Contact: Dan Doyle
March 8, 2012
State Senator Ed Meyer (D-Guilford), who is Senate Chairman of the Environment Committee, spoke today in strong opposition to a proposed bill that would rollback recent legislation that prohibits applying toxic pesticides on elementary and middle school grounds used by children.
Speaking at a meeting of legislators and environmental advocates from across the state, Sen. Meyer said the legislation proposed in House Bill 5155 is being advanced by pesticide manufacturers who are upset with Connecticut’s attempts to transition from decades of pesticide-laden playing fields to grassy areas at schools maintained with organic chemicals.
The bill was recently placed on the House of Representatives’ calendar for possible action.
“After all is said and done, we as legislators are elected to protect the health and safety of our constituents. We have proven beyond a doubt that pesticides harm young children,” Sen. Meyer said. “The message that has to go out today is that the health of our young children is under attack from the pesticide lobby, and we have to do everything in our power to thwart that attack. And we must win.”
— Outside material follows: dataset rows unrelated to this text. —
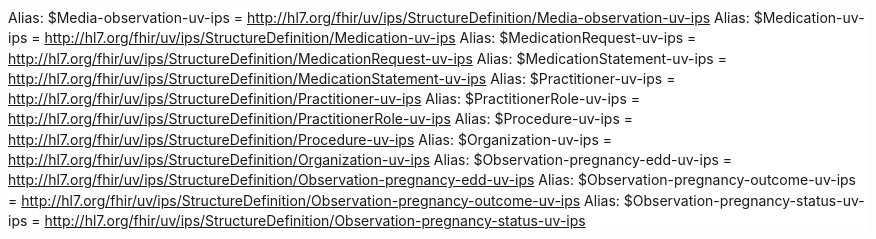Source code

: Alias: $Media-observation-uv-ips = http://hl7.org/fhir/uv/ips/StructureDefinition/Media-observation-uv-ips
Alias: $Medication-uv-ips = http://hl7.org/fhir/uv/ips/StructureDefinition/Medication-uv-ips
Alias: $MedicationRequest-uv-ips = http://hl7.org/fhir/uv/ips/StructureDefinition/MedicationRequest-uv-ips
Alias: $MedicationStatement-uv-ips = http://hl7.org/fhir/uv/ips/StructureDefinition/MedicationStatement-uv-ips
Alias: $Practitioner-uv-ips = http://hl7.org/fhir/uv/ips/StructureDefinition/Practitioner-uv-ips
Alias: $PractitionerRole-uv-ips = http://hl7.org/fhir/uv/ips/StructureDefinition/PractitionerRole-uv-ips
Alias: $Procedure-uv-ips = http://hl7.org/fhir/uv/ips/StructureDefinition/Procedure-uv-ips
Alias: $Organization-uv-ips = http://hl7.org/fhir/uv/ips/StructureDefinition/Organization-uv-ips
Alias: $Observation-pregnancy-edd-uv-ips = http://hl7.org/fhir/uv/ips/StructureDefinition/Observation-pregnancy-edd-uv-ips
Alias: $Observation-pregnancy-outcome-uv-ips = http://hl7.org/fhir/uv/ips/StructureDefinition/Observation-pregnancy-outcome-uv-ips
Alias: $Observation-pregnancy-status-uv-ips = http://hl7.org/fhir/uv/ips/StructureDefinition/Observation-pregnancy-status-uv-ips
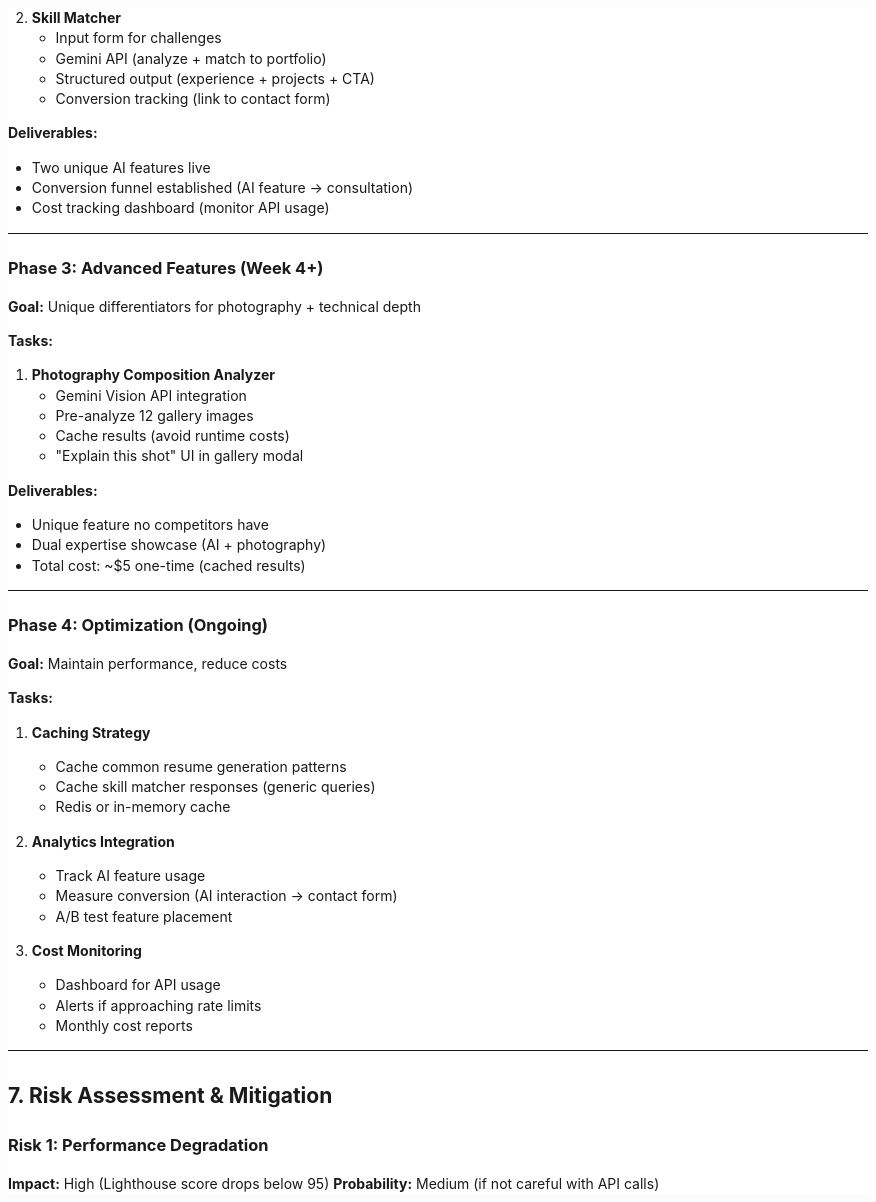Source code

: 2. **Skill Matcher**
   - Input form for challenges
   - Gemini API (analyze + match to portfolio)
   - Structured output (experience + projects + CTA)
   - Conversion tracking (link to contact form)

**Deliverables:**
- Two unique AI features live
- Conversion funnel established (AI feature → consultation)
- Cost tracking dashboard (monitor API usage)

---

### Phase 3: Advanced Features (Week 4+)
**Goal:** Unique differentiators for photography + technical depth

**Tasks:**
1. **Photography Composition Analyzer**
   - Gemini Vision API integration
   - Pre-analyze 12 gallery images
   - Cache results (avoid runtime costs)
   - "Explain this shot" UI in gallery modal

**Deliverables:**
- Unique feature no competitors have
- Dual expertise showcase (AI + photography)
- Total cost: ~$5 one-time (cached results)

---

### Phase 4: Optimization (Ongoing)
**Goal:** Maintain performance, reduce costs

**Tasks:**
1. **Caching Strategy**
   - Cache common resume generation patterns
   - Cache skill matcher responses (generic queries)
   - Redis or in-memory cache

2. **Analytics Integration**
   - Track AI feature usage
   - Measure conversion (AI interaction → contact form)
   - A/B test feature placement

3. **Cost Monitoring**
   - Dashboard for API usage
   - Alerts if approaching rate limits
   - Monthly cost reports

---

## 7. Risk Assessment & Mitigation

### Risk 1: Performance Degradation
**Impact:** High (Lighthouse score drops below 95)
**Probability:** Medium (if not careful with API calls)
House Bill 5155 seeks to overturn a five-year-old state law which bans the application of lawn care pesticides on any private or public preschool or school grounds with students in eighth grade or lower, except in an emergency.
Sen. Meyer and advocates argued today that public school grounds managers need more information—and not a simply a legal rollback—to successfully manage playing fields with organic products.
“There are now documented, safe, cost-effective ways to maintain school lawns and sports fields without the use of toxic chemicals,” said Dr. Jerry Silbert of Guilford, the executive director of The Watershed Partnership. “It makes no sense at all to expose children to risks from toxic lawn pesticides.”